Gail A. Laughlin, PhD

            As the U.S. population has aged, interest has grown in identifying factors that predict disease-free aging, especially for the rapidly increasing proportion of men and women who survive to 80 and beyond.

            Although coronary heart disease (CHD) remains the number one cause of death in the U.S., it’s not an inevitable part of aging, believes Dr. Gail Laughlin, assistant professor in Family and Preventive Medicine at the University of California San Diego (UCSD).

            In her SADF-funded research, Dr. Laughlin aims to take advantage of the rich database of the Rancho Bernardo Study (RBS), a population-based study of healthy aging in older adults, now in its 35th year. In “Biological Predictors of Longevity and CHD-Free Survival,” she proposes to identify factors that enhance longevity into the 80s and 90s and those that are protective for the heart in old age and will examine both classic and emerging CHD risk factors.

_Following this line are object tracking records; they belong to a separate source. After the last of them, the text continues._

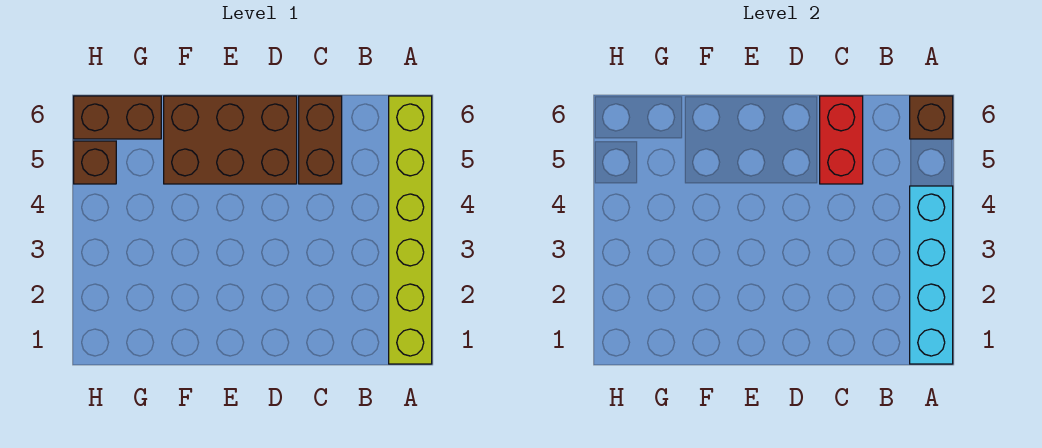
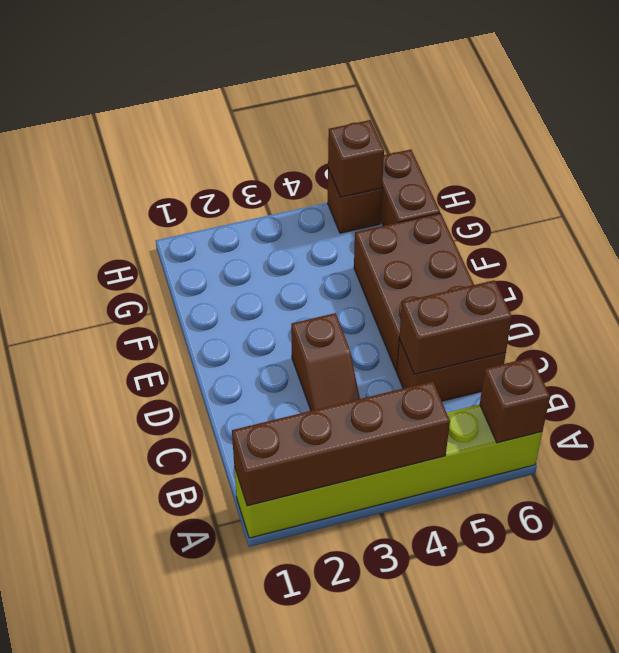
cyan 1x4 brick [910,186,953,364] -> brown 1x4 brick [232,381,450,506]
none -> brown 1x2 slope [291,313,360,411]
red 1x2 brick [820,96,863,184] -> brown 1x2 brick [399,280,512,375]
none -> brown 1x1 brick [328,120,384,197]

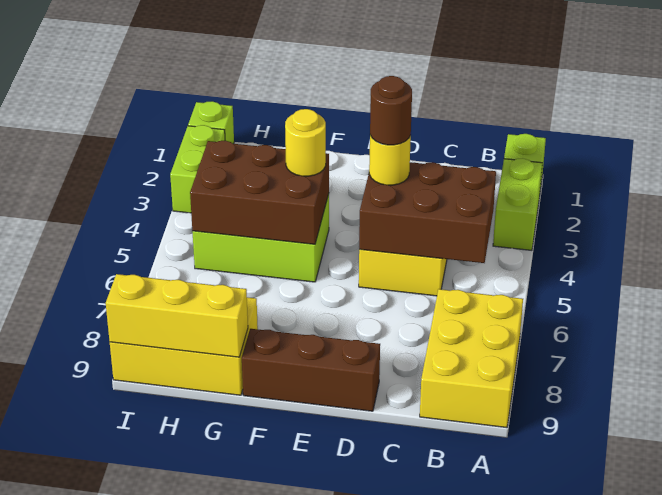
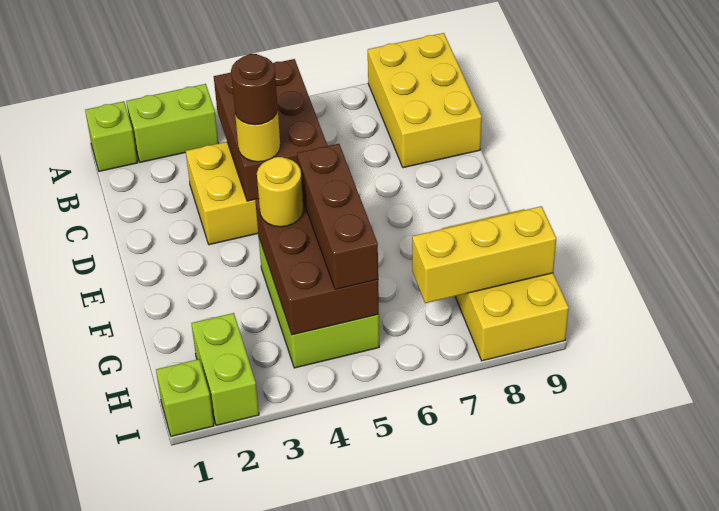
yellow 2x3 brick [420,289,523,428] -> yellow 2x3 brick turned to [368,33,482,168]
brown 1x3 brick [242,329,380,411] -> brown 1x3 brick moved to [297,144,378,289]
yellow 1x3 brick [106,274,248,357] -> yellow 1x3 brick turned to [412,206,556,303]
lime 1x2 brick [170,125,225,213] -> lime 1x2 brick turned to [191,313,259,425]

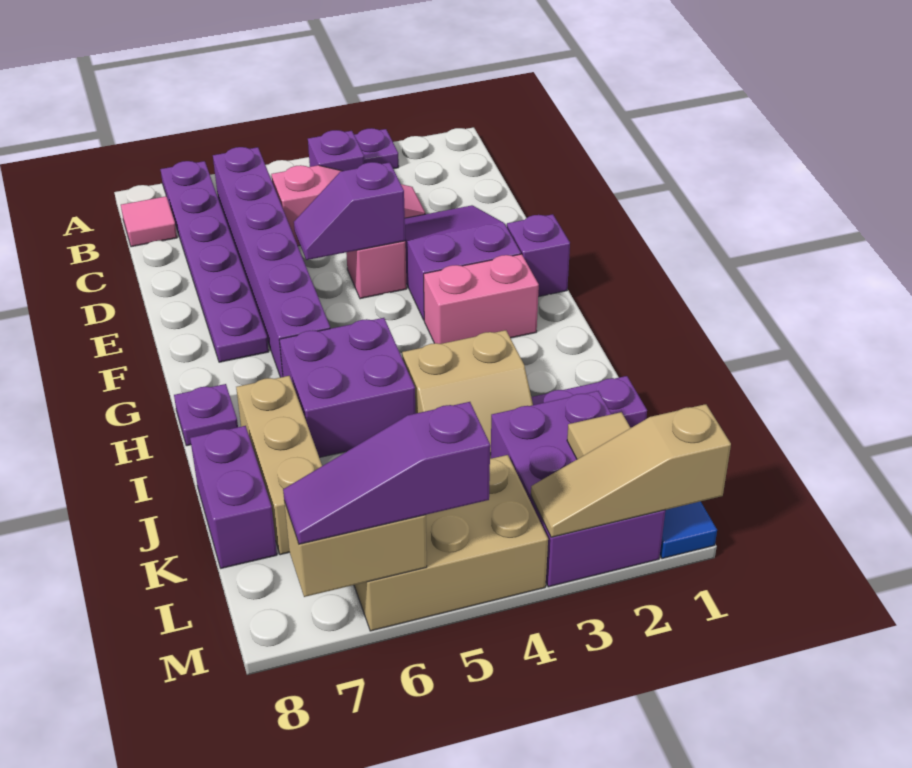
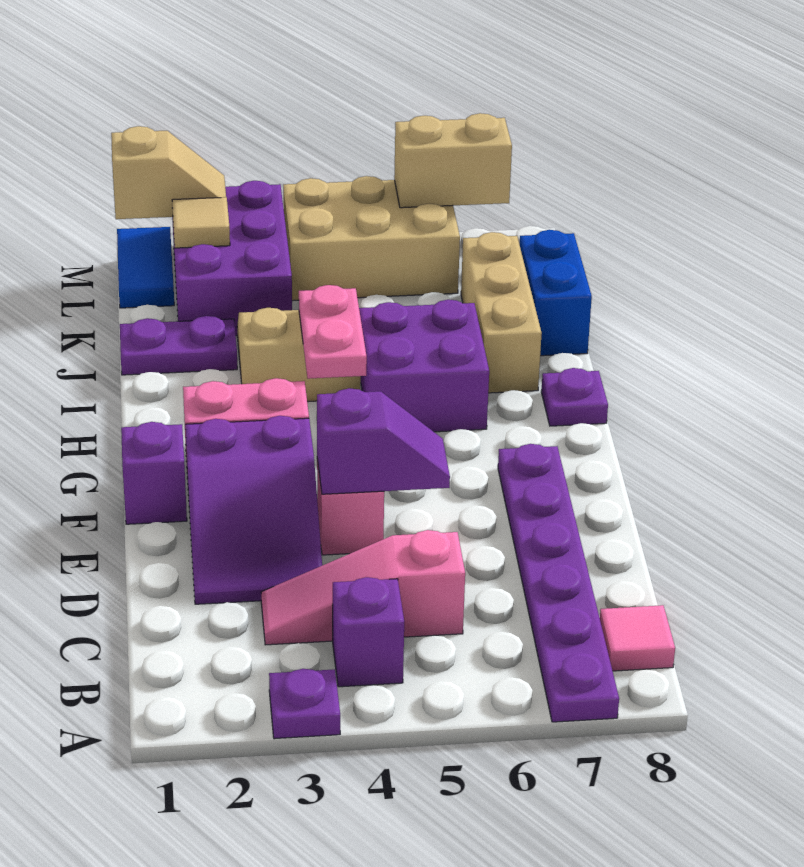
purple 1x6 brick [213,147,330,377] -> none
none -> pink 1x2 plate [299,285,367,379]
purple 1x2 brick [190,426,277,568] -> blue 1x2 brick [520,230,592,356]
tan 1x3 slope [531,404,731,537] -> tan 1x2 slope [111,126,226,219]
purple 1x3 slope [283,402,490,544] -> none

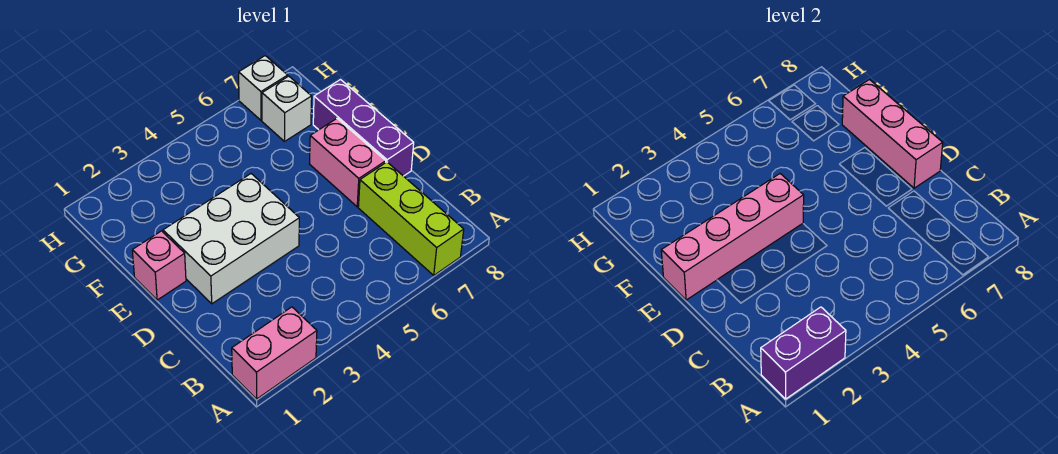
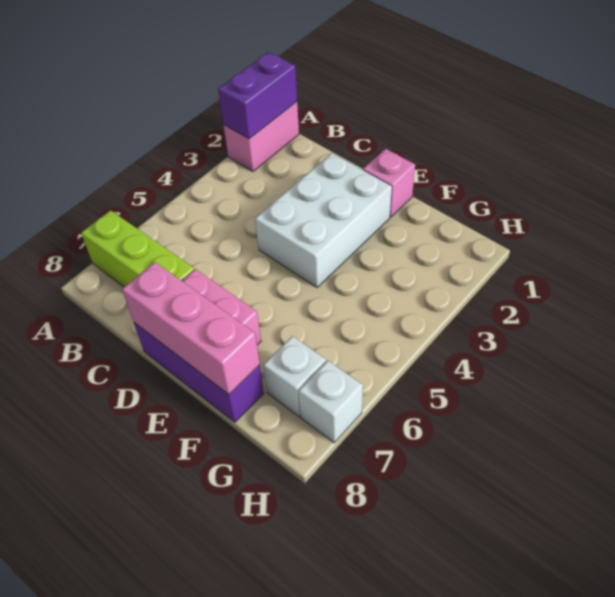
pink 1x4 brick [661,174,804,300] -> none

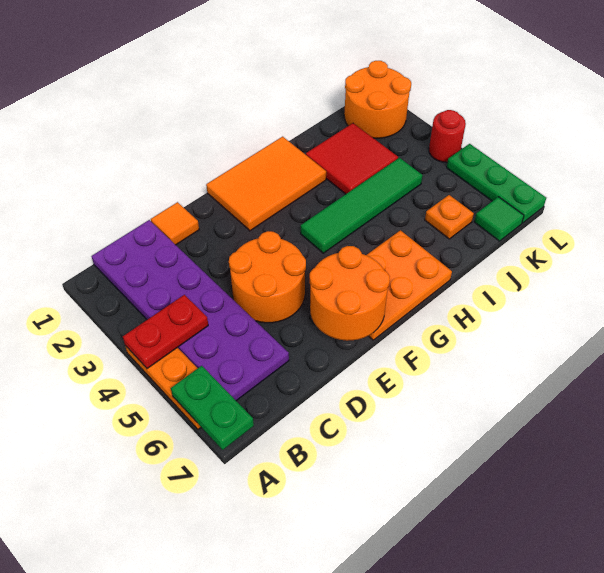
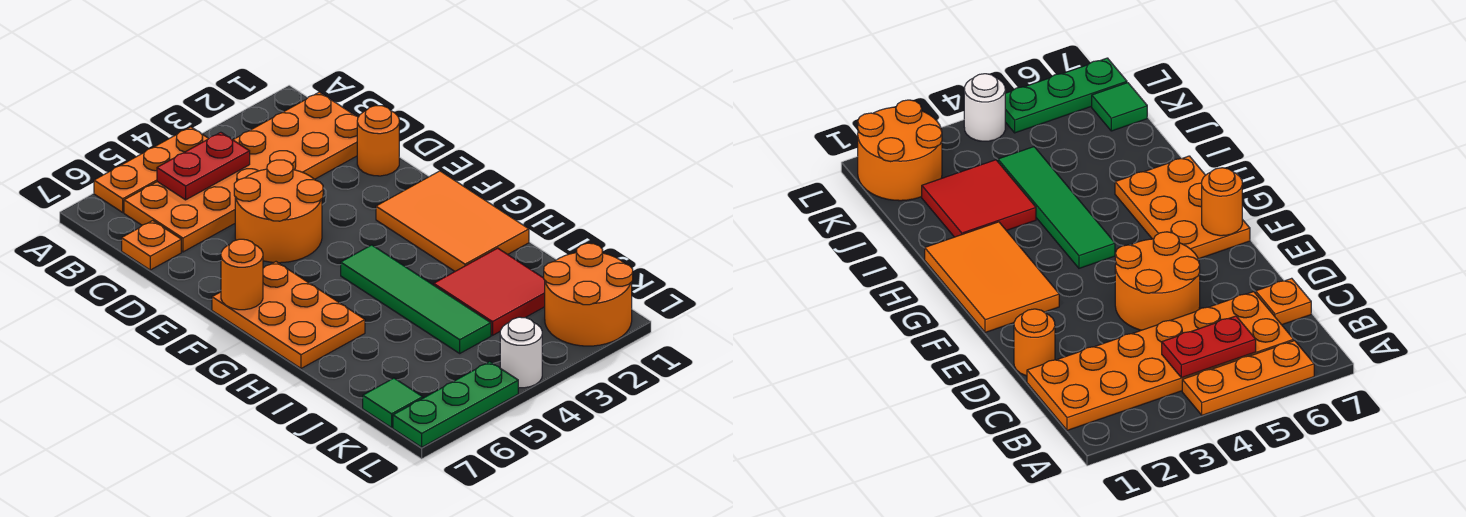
red 1x2 plate [123,295,208,369] -> red 1x2 plate turned to [157,132,250,200]
green 1x2 plate [171,366,254,450] -> none
purple 2x6 plate [92,220,289,401] -> orange 2x6 plate [124,92,358,252]
orange 1x1 tile [151,202,199,245] -> orange 1x1 round brick [357,106,399,176]
orange 2x2 round brick [310,246,390,341] -> orange 1x1 round brick [221,239,263,310]
orange 1x1 plate [425,195,474,239] -> orange 1x1 plate moved to [122,221,181,270]
red 1x1 round brick [429,110,466,162] -> white 1x1 round brick [500,317,542,388]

            Born in 1948 in Hope, Arkansas (the same small southern town as Bill Clinton), Dr. Laughlin has lived mostly in San Diego since graduating from the University of Missouri in 1970. With an undergraduate degree in chemistry, she worked in reproductive medicine research at UCSD for more than 20 years before entering the joint doctoral program in epidemiology of UCSD and San Diego State University in 2000.

            Dr. Laughlin’s primary research goal is to further the understanding of the endocrinology of cardiovascular disease, both from an observational-epidemiological approach and via short-term experiments aimed at discerning underlying mechanisms.

            She is particularly interested in clinical trial testing of hormonal supplementation in older men and women, based in part on her recent work showing adverse associations of hormone deficiencies with cardiovascular risk in older adults of both sexes.

            In her “free” time, Dr. Laughlin enjoys playing tennis and international travel, particularly to Latin American countries. In the early 1980s, she spent several years leading adventure travel trips to Baja, Calif. She is an avid collector of Mexican, Guatemalan and Peruvian arts and crafts.